Once you get it to boil, you start your timed 60-minute boil period. This is where the hops are added at different points to make up the bitterness of your beer. The longer the hop boils, the more acid or something it lets go, and different hop flavor it creates. So there are multiple combinations of types of hop added at different points during that 60 minute boil, or all the same hop, just added at different times for different flavors to be extracted. Although this part is more active, it’s one of the great enjoyable creative moments in the process. You see and smell all this great green hoppiness coming up off your steaming cauldron. I probably absorb a bottle of water through my face pores leaning over and letting that delicious steam waft up and envelop my olfactory senses.

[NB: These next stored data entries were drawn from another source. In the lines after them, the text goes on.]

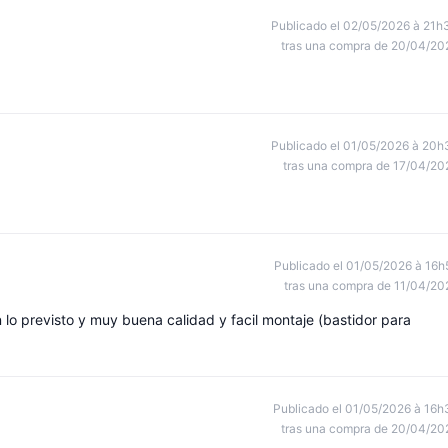
Publicado el 02/05/2026 à 21h
tras una compra de 20/04/20
Publicado el 01/05/2026 à 20h
tras una compra de 17/04/20
Publicado el 01/05/2026 à 16h
tras una compra de 11/04/20
lo previsto y muy buena calidad y facil montaje (bastidor para
Publicado el 01/05/2026 à 16h
tras una compra de 20/04/20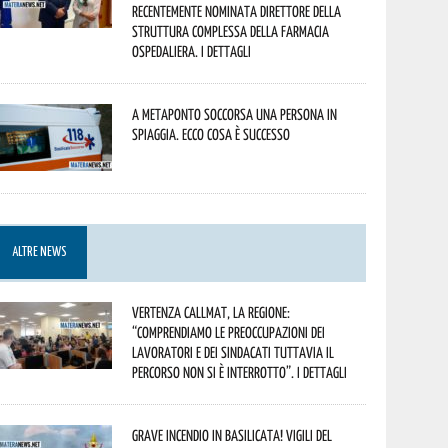
recentemente nominata Direttore della
Struttura Complessa della Farmacia
Ospedaliera. I dettagli
A Metaponto soccorsa una persona in
spiaggia. Ecco cosa è successo
ALTRE NEWS
Vertenza CallMat, la Regione:
“comprendiamo le preoccupazioni dei
lavoratori e dei sindacati tuttavia il
percorso non si è interrotto”. I dettagli
Grave incendio in Basilicata! Vigili del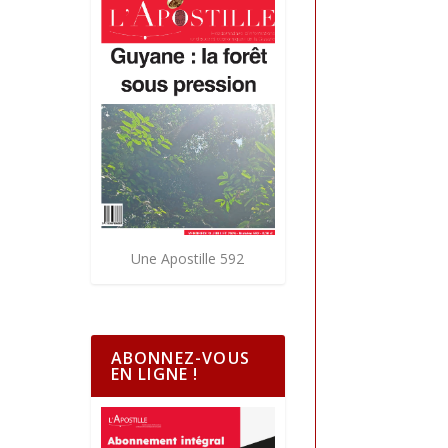
Une Apostille 592
ABONNEZ-VOUS
EN LIGNE !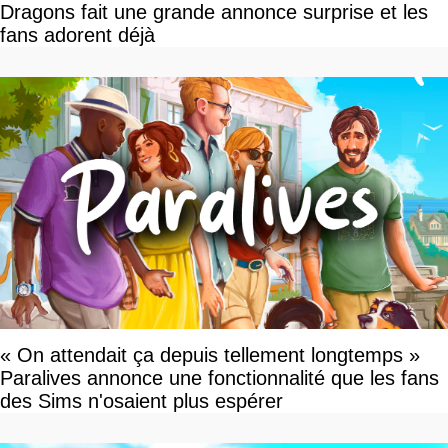
Dragons fait une grande annonce surprise et les
fans adorent déjà
« On attendait ça depuis tellement longtemps »
Paralives annonce une fonctionnalité que les fans
des Sims n'osaient plus espérer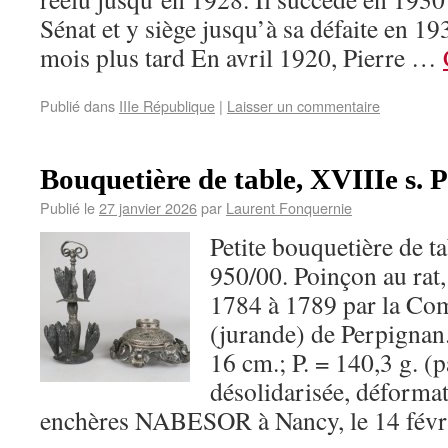
Sénat et y siège jusqu’à sa défaite en 1
mois plus tard En avril 1920, Pierre …
Publié dans
IIIe République
|
Laisser un commentaire
Bouquetière de table, XVIIIe s. 
Publié le
27 janvier 2026
par
Laurent Fonquernie
Petite bouquetière de ta
950/00. Poinçon au rat, 
1784 à 1789 par la Co
(jurande) de Perpignan
16 cm.; P. = 140,3 g. (p
désolidarisée, déforma
enchères NABESOR à Nancy, le 14 févr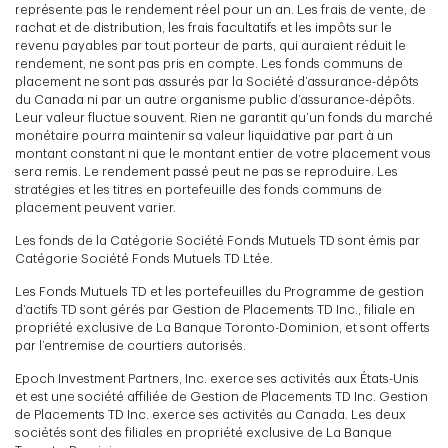
représente pas le rendement réel pour un an. Les frais de vente, de
rachat et de distribution, les frais facultatifs et les impôts sur le
revenu payables par tout porteur de parts, qui auraient réduit le
rendement, ne sont pas pris en compte. Les fonds communs de
placement ne sont pas assurés par la Société d’assurance-dépôts
du Canada ni par un autre organisme public d’assurance-dépôts.
Leur valeur fluctue souvent. Rien ne garantit qu’un fonds du marché
monétaire pourra maintenir sa valeur liquidative par part à un
montant constant ni que le montant entier de votre placement vous
sera remis. Le rendement passé peut ne pas se reproduire. Les
stratégies et les titres en portefeuille des fonds communs de
placement peuvent varier.
Les fonds de la Catégorie Société Fonds Mutuels TD sont émis par
Catégorie Société Fonds Mutuels TD Ltée.
Les Fonds Mutuels TD et les portefeuilles du Programme de gestion
d’actifs TD sont gérés par Gestion de Placements TD Inc., filiale en
propriété exclusive de La Banque Toronto-Dominion, et sont offerts
par l’entremise de courtiers autorisés.
Epoch Investment Partners, Inc. exerce ses activités aux États-Unis
et est une société affiliée de Gestion de Placements TD Inc. Gestion
de Placements TD Inc. exerce ses activités au Canada. Les deux
sociétés sont des filiales en propriété exclusive de La Banque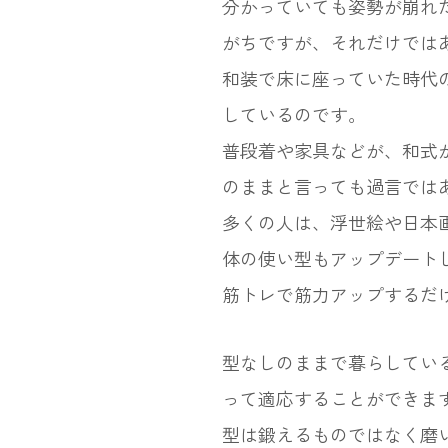
分かっていても姿勢が崩れ
がちですが、それだけでは
和装で床に座っていた時代
しているのです。
普段着や家具などが、和式
のままと言っても過言では
多くの人は、浮世絵や日本
体の使い型もアップデート
筋トレで筋力アップするだ
型なしのままで暮らしてい
って適応することができま
型は鍛えるものではなく磨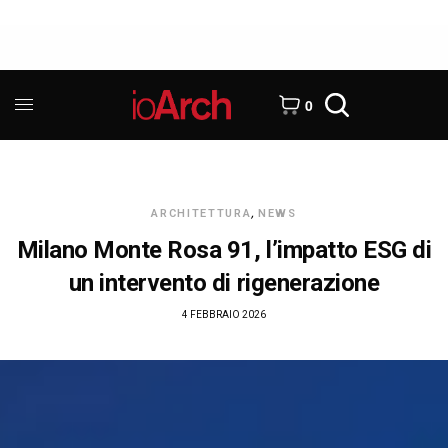
0
ARCHITETTURA
,
NEWS
Milano Monte Rosa 91, l’impatto ESG di
un intervento di rigenerazione
4 FEBBRAIO 2026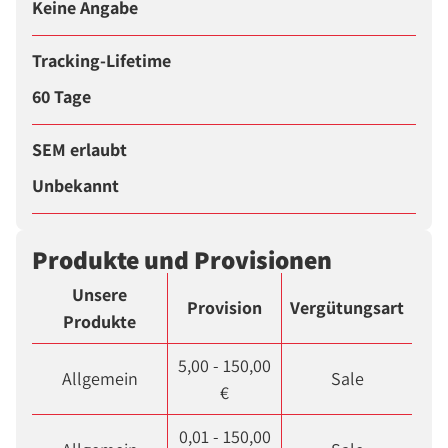
Keine Angabe
Tracking-Lifetime
60 Tage
SEM erlaubt
Unbekannt
Produkte und Provisionen
Unsere
Provision
Vergütungsart
Produkte
5,00 - 150,00
Allgemein
Sale
€
0,01 - 150,00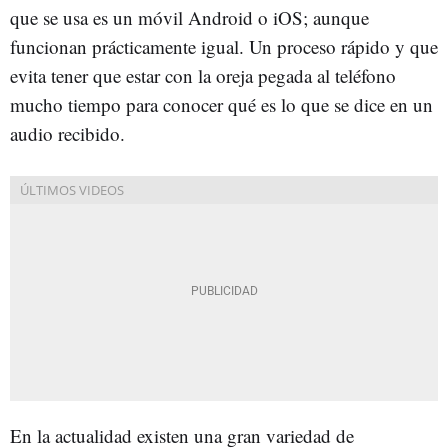
que se usa es un móvil Android o iOS; aunque
funcionan prácticamente igual. Un proceso rápido y que
evita tener que estar con la oreja pegada al teléfono
mucho tiempo para conocer qué es lo que se dice en un
audio recibido.
En la actualidad existen una gran variedad de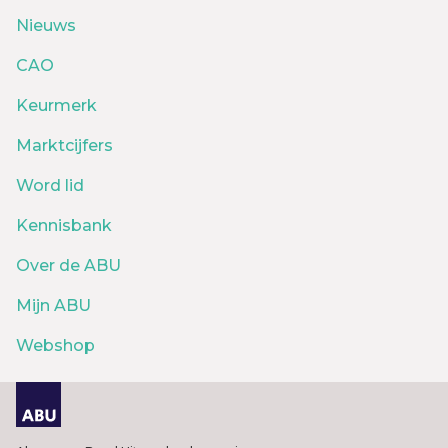
Nieuws
CAO
Keurmerk
Marktcijfers
Word lid
Kennisbank
Over de ABU
Mijn ABU
Webshop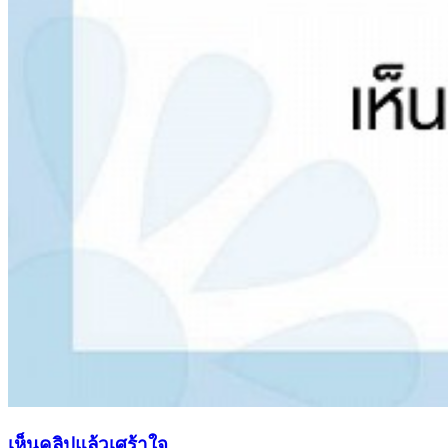
เห็นคลิปแล้วเศร้าใจ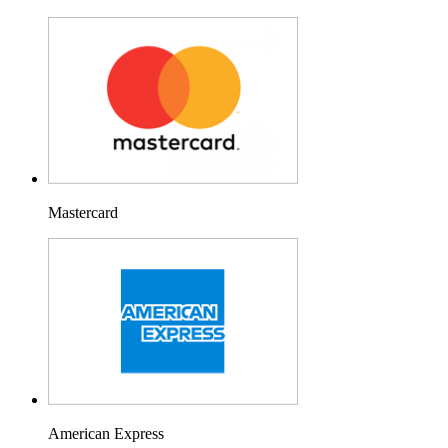
Mastercard
American Express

After your 60 minutes are up, the fun creativity ends. You then spend time getting the temperature down cool enough for your yeast. Too hot and you kill of the yeast and your beer doesn’t ferment right. Too cool and you end up sitting and waiting a longer time for fermentation to start and wondering if you messed it all up somewhere along the way. Once it’s cool enough, you stir in your yeast, mix it up really good and then put it in a sealed bucket to ferment for about a week. After that, you siphon it off (to leave all the nasty sludge in the bottom of the bucket) and put it into a glass carboy- maybe adding some hops again for “dry hopping”. That sits for another week and you’re ready to bottle or keg it. Since I had my kegerator system this time, I simply dumped it in there and let it sit for about a week before I hooked it up to CO2 and then started enjoying it.
I decided for this first kegging operation, I should go with a recipe that was successful before, so I did the Two Hearted. It came out quite nice. Not as awesome as my one-time miracle of a couple years ago in the bottle, but still good. I didn’t have the telltale “homebrew flavor” that turned me off from brewing previously, so that was good. It had a fresh, raw taste to it, that made it unique and something I couldn’t buy at the store. So all in all, mission accomplished. The brewing day takes up the biggest chunk of time, and for me, I find I need about 6-8 hours to do the sterilizing, brewing, dumping into the brew bucket, and then cleaning up. Not a huge amount of time, but if you can’t devote that amount of time to the task- uninterrupted- it will turn into a stressful event with perhaps bad taste results. It’s not a hobby for everybody, but if you are a bit interested, I’m sure you’ll find it enjoyable- even if you only do it once.